*ЧТО НУЖНО СДЕЛАТЬ:* Повторите дословно, строку за строкой, весь приведённый ниже материал. Изображения в ответ не включайте.

[Извлечённый материал]
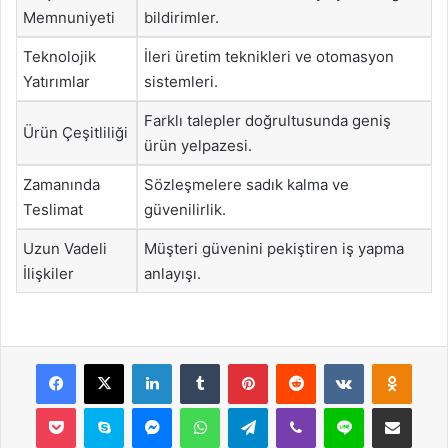
Memnuniyeti
bildirimler.
Teknolojik
İleri üretim teknikleri ve otomasyon
Yatırımlar
sistemleri.
Farklı talepler doğrultusunda geniş
Ürün Çeşitliliği
ürün yelpazesi.
Zamanında
Sözleşmelere sadık kalma ve
Teslimat
güvenilirlik.
Uzun Vadeli
Müşteri güvenini pekiştiren iş yapma
İlişkiler
anlayışı.
Facebook
X
LinkedIn
Tumblr
Pinterest
Reddit
VKontakte
Odnok
Pocket
Skype
Messenger
WhatsApp
Telegram
Viber
Line
E-Posta ile payla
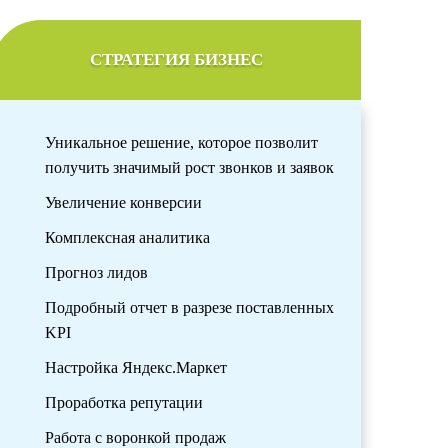
СТРАТЕГИЯ БИЗНЕС
Уникальное решение, которое позволит
получить значимый рост звонков и заявок
Увеличение конверсии
Комплексная аналитика
Прогноз лидов
Подробный отчет в разрезе поставленных
KPI
Настройка Яндекс.Маркет
Проработка репутации
Работа с воронкой продаж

*ОТВЕТ К ЗАДАНИЮ:*
Memnuniyeti
bildirimler.
Teknolojik
İleri üretim teknikleri ve otomasyon
Yatırımlar
sistemleri.
Farklı talepler doğrultusunda geniş
Ürün Çeşitliliği
ürün yelpazesi.
Zamanında
Sözleşmelere sadık kalma ve
Teslimat
güvenilirlik.
Uzun Vadeli
Müşteri güvenini pekiştiren iş yapma
İlişkiler
anlayışı.
Facebook
X
LinkedIn
Tumblr
Pinterest
Reddit
VKontakte
Odnok
Pocket
Skype
Messenger
WhatsApp
Telegram
Viber
Line
E-Posta ile payla
СТРАТЕГИЯ БИЗНЕС
Уникальное решение, которое позволит
получить значимый рост звонков и заявок
Увеличение конверсии
Комплексная аналитика
Прогноз лидов
Подробный отчет в разрезе поставленных
KPI
Настройка Яндекс.Маркет
Проработка репутации
Работа с воронкой продаж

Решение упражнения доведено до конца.